Boehner's Unreality Check

By Ruth Marcus - May 11, 2011

WASHINGTON -- The news out of House Speaker John Boehner's speech to the New York Economic Club was his demand for "cuts of trillions, not just billions" before the debt ceiling can be raised. Not just broad deficit-reduction targets, the Ohio Republican insisted, but "actual cuts and program reforms."

That's alarming enough. It is all but impossible to get this done in the available time. It certainly can't be accomplished on Boehner's unbending, no-new-taxes terms. And if the speaker truly believes that it would be "more irresponsible" to raise the debt ceiling without instituting deficit-reduction measures than not to raise it at all, we're in a heap of trouble.

Even more alarming, because it has consequences beyond the debt ceiling debate, is the incoherent, impervious-to-facts economic philosophy undergirding Boehner's remarks.

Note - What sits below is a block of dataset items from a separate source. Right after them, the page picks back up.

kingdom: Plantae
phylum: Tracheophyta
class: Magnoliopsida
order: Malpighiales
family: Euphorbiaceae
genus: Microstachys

Reporters naturally tend to ignore this boilerplate. Journalistically, that makes sense. Boehner's economic comments were nothing particularly new. Indeed, they reflect what has become the mainstream thinking of the Republican Party. But that's exactly the point. We become so inured to hearing this thinking that we neglect to point out how wrong it is.

My argument with Boehner is not that he believes in a more limited role for government than I do, that he is more skeptical of government intervention and regulation, or that he is more worried about the economically stifling implications of tax increases. Those are legitimate ideological differences. American politics is better off for them.

I'm talking about statements that are simply false.

"The recent stimulus spending binge hurt our economy and hampered private-sector job creation in America."

Reasonable economists can disagree about the effectiveness of the stimulus spending and whether it was worth the drag of the additional debt, but no reasonable economist argues that it hurt the economy in the short term.

The Congressional Budget Office estimates the stimulus added, on average, about one percentage point annually to economic growth and reduced the unemployment rate by half a point between 2009 and 2011. And that's the low-end estimate. The high-end numbers show the stimulus spending adding 2.7 percentage points annually to economic growth and cutting the unemployment rate by 1.2 points.